What does all of this boil down to? The future of this planet is dependent on a plant-based lifestyle, that is sustainable, and the highest, cleanest, most credible claim a product can attain is one that is vegan certified.
As the mock meat market reaches a staggering growth of 45%, according to the Good Food Institute, and as Grand View market research reports indicate the overall growth over the next several years will continue to almost $25 billion, it is not a coincidence that Unilever brands and the world’s largest meat giants are getting in the game to promote the benefits of a vegan diet. Just consider Planterra by Ozo, a BeVeg certified vegan brand owned by JBS, or Raised and Rooted, a plant based brand owned by Tyson, or PlantEver veg meat patties by Cargill to name a few of the players. It is also not a coincidence that the biggest meat giants are investing in clean meat – lab grown meat start up companies.

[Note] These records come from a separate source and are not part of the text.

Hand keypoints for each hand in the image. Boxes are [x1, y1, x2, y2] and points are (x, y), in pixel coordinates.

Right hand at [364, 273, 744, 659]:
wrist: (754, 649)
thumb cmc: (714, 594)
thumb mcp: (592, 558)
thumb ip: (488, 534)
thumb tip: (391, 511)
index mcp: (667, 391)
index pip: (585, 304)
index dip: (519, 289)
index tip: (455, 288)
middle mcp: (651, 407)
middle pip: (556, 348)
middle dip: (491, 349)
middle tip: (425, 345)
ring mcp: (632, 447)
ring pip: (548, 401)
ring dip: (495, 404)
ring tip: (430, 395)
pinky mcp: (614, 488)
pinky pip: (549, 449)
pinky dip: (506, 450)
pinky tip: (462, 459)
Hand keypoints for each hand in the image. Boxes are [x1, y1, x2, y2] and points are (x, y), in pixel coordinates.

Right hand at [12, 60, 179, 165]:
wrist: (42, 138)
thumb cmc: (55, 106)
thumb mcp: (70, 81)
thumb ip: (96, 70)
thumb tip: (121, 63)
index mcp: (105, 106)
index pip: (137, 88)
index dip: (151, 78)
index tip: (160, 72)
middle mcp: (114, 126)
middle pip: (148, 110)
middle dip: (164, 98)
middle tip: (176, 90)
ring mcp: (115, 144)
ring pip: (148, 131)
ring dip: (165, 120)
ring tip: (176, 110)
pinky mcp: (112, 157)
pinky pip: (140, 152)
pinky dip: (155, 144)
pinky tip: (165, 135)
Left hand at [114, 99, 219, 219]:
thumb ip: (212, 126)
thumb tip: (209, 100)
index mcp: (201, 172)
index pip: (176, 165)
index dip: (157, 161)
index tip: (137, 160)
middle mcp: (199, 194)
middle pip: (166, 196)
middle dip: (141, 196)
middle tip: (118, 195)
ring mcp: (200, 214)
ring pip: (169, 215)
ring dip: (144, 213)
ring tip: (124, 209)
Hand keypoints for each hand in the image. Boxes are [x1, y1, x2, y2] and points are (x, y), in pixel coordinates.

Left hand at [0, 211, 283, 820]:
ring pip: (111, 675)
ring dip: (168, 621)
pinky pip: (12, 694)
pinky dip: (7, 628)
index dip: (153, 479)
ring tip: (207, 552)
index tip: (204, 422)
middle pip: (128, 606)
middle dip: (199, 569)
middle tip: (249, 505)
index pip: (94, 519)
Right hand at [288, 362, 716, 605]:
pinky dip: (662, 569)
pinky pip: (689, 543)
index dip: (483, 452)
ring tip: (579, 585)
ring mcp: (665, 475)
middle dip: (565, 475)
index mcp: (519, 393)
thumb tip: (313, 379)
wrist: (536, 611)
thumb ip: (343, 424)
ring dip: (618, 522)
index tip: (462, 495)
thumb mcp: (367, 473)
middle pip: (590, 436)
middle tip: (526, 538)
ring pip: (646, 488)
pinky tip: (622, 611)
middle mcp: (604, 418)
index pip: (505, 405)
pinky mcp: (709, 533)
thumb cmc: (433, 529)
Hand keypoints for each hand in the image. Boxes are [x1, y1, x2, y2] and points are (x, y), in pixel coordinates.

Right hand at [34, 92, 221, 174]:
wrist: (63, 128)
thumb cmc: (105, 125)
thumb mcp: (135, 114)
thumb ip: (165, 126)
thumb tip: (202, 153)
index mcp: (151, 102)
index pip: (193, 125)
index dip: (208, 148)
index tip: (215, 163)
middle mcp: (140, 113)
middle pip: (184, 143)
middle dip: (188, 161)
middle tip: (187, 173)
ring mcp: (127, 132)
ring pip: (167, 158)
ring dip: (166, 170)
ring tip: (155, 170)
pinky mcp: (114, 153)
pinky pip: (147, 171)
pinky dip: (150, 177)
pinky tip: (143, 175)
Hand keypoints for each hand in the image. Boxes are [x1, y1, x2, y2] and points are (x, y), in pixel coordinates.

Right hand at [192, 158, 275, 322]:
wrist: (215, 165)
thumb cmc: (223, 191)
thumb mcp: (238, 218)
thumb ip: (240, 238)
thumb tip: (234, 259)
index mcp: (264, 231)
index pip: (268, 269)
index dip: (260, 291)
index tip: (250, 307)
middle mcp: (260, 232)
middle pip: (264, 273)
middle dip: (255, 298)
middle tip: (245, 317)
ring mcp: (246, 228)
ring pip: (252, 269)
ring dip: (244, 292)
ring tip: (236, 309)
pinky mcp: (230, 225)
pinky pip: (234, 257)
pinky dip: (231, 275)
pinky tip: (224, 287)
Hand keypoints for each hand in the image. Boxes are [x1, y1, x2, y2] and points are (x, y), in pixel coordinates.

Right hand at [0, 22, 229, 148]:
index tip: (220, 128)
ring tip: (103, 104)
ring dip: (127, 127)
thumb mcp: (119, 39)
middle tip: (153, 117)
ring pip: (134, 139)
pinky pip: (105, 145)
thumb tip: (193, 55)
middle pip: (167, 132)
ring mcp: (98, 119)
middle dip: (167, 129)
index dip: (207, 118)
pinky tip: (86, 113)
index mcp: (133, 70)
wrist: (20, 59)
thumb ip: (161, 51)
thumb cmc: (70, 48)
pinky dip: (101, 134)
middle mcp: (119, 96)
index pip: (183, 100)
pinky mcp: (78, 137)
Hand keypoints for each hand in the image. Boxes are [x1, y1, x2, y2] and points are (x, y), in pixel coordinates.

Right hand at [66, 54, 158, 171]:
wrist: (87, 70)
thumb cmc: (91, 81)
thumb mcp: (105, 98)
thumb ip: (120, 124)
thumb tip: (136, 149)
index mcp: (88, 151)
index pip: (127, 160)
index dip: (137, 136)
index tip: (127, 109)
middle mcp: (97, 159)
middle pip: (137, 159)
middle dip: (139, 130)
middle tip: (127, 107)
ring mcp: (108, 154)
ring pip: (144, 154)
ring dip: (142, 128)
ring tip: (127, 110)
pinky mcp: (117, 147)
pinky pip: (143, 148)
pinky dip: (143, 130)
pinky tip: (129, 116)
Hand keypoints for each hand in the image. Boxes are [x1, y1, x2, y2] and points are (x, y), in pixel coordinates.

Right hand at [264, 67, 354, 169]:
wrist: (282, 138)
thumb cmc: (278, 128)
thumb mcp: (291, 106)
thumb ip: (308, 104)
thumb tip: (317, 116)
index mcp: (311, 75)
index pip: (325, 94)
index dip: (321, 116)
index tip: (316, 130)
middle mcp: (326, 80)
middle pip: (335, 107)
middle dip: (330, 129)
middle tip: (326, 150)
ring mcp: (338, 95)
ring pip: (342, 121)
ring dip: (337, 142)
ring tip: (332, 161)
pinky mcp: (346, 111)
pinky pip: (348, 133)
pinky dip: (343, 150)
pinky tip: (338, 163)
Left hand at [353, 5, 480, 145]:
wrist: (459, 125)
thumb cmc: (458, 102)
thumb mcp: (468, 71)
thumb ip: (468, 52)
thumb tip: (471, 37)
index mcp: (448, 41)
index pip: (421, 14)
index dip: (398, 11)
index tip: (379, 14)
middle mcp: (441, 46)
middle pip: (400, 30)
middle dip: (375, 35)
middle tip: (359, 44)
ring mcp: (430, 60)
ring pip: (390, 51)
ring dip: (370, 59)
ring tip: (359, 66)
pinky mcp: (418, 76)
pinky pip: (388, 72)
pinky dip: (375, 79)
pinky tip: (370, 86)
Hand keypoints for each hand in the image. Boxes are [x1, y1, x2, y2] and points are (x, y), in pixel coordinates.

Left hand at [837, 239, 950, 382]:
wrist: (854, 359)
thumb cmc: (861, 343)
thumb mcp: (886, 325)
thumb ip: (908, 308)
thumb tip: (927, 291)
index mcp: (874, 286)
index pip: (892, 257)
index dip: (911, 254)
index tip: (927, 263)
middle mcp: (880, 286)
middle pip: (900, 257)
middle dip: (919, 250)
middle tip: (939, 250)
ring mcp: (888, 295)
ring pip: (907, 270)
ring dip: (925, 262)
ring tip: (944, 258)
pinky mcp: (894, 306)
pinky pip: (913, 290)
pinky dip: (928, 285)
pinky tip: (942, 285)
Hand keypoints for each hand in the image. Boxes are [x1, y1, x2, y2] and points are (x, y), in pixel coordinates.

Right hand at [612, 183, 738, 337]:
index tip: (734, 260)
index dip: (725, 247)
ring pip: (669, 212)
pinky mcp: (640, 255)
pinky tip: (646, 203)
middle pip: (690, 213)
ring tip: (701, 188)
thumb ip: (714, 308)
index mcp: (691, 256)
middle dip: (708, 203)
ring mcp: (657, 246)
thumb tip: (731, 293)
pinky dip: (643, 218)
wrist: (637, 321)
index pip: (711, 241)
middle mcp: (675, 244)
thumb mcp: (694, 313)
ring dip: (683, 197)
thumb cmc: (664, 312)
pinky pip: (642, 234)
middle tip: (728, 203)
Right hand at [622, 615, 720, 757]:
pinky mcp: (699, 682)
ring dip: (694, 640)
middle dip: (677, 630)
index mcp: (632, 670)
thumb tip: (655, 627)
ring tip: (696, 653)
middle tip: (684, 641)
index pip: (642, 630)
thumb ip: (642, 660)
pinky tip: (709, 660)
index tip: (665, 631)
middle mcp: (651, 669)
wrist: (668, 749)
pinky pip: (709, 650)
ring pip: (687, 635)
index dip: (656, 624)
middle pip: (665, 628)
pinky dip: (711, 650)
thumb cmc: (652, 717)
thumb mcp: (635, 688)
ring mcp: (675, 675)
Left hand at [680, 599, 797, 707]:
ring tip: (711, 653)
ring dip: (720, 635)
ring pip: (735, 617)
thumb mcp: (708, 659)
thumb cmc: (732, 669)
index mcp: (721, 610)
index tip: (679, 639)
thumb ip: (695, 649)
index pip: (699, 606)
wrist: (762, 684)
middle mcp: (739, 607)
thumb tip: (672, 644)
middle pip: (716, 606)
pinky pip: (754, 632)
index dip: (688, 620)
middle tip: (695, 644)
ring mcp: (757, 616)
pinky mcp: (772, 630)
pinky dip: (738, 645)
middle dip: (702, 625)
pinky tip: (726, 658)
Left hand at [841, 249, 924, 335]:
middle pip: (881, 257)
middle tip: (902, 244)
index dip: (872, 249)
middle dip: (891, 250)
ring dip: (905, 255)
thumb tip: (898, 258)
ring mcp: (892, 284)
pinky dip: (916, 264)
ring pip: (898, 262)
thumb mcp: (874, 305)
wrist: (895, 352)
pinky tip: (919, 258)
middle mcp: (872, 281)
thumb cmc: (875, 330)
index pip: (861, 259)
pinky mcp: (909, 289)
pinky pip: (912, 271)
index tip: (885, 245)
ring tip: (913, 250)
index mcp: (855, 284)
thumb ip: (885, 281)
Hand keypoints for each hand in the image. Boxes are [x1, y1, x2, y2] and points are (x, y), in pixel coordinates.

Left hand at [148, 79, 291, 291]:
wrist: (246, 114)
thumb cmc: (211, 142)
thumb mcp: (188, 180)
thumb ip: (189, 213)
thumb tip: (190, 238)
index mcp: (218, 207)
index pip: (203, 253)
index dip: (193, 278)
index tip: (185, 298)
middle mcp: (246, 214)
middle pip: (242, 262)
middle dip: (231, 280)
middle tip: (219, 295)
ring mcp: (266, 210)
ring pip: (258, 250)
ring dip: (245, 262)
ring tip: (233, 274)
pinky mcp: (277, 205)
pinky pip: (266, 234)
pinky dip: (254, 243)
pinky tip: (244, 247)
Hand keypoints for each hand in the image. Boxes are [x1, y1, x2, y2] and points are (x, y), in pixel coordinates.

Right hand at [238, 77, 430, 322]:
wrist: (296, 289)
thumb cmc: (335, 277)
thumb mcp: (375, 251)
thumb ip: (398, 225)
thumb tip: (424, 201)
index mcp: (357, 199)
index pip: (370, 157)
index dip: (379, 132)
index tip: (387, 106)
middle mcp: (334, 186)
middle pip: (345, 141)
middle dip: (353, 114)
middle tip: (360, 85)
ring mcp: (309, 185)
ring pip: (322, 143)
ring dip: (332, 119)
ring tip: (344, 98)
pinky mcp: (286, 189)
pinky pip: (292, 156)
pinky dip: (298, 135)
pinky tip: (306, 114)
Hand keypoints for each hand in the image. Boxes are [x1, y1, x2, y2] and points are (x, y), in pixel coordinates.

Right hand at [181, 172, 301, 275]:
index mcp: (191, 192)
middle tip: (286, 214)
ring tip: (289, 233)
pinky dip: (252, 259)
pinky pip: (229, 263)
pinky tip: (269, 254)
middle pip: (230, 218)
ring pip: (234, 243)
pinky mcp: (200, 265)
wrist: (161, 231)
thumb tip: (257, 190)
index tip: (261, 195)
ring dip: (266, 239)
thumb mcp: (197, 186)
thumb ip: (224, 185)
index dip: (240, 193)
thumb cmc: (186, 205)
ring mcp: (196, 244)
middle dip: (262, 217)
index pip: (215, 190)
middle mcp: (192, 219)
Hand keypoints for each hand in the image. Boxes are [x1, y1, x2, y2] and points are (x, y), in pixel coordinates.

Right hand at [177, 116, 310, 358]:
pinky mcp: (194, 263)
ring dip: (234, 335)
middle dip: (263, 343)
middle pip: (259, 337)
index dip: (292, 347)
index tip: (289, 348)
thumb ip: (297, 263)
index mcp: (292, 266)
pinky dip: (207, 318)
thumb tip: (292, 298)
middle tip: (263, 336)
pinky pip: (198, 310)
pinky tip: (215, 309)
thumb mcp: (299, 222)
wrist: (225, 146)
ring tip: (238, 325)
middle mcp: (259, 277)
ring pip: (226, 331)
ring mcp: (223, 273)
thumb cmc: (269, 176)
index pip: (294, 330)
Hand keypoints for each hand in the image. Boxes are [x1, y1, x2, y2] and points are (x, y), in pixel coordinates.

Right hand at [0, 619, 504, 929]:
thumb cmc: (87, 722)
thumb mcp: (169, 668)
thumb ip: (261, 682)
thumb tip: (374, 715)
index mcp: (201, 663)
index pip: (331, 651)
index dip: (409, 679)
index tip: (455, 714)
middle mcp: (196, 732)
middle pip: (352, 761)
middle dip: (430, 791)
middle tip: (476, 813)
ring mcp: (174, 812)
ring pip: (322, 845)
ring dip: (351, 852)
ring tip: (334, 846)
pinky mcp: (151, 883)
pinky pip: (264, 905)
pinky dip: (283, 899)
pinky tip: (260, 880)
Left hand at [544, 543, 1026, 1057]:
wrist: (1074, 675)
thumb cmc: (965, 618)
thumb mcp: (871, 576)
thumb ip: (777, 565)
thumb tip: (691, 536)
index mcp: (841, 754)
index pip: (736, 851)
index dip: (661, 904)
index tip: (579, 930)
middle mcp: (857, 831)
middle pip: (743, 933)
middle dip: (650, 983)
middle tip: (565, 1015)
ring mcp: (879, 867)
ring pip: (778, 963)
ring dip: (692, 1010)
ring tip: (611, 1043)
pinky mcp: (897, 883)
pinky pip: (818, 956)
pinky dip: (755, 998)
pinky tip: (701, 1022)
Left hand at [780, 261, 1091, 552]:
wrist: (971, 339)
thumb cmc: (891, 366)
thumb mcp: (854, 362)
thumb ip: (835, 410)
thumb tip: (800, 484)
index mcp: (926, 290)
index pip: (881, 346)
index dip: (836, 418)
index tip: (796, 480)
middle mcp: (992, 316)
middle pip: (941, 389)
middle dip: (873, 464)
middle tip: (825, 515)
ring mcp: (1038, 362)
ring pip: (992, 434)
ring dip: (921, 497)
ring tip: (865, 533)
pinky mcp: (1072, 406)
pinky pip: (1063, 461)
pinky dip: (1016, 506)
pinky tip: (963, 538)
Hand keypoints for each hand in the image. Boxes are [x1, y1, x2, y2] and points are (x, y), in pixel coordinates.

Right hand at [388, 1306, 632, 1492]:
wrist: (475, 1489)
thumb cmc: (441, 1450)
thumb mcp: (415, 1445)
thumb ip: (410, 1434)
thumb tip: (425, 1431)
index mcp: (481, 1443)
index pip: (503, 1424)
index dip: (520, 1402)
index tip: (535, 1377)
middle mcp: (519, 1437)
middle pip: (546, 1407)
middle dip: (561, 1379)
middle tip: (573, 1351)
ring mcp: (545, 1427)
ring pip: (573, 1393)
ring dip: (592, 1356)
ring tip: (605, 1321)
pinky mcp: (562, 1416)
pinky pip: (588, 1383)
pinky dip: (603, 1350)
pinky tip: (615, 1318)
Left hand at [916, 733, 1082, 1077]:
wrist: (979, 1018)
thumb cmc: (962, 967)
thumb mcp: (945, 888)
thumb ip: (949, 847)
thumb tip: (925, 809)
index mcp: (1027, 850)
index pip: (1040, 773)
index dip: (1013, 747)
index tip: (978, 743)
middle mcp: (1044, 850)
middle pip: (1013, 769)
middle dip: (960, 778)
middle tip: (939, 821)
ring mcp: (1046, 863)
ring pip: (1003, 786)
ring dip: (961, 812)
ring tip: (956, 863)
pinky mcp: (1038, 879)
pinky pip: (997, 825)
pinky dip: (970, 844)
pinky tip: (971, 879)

The future demands sustainable options and a cruelty-free meat marketplace. BeVeg, as the world’s only ISO accredited vegan certification standard has set out a uniform vegan trademark and technical standard to enforce vegan integrity globally and help retail chains achieve a credible cruelty-free vegan marketplace. The vegan certification standard is managed by a law firm, making it the most reliable benchmark for vegan label claims worldwide. Since the word “vegan” has yet to be defined in local laws and legislation, BeVeg is the accredited internationally recognized vegan standard as acknowledged according to the International Standardization Organization (ISO 17065 and ISO 17067). BeVeg is represented on six continents in 180 plus countries.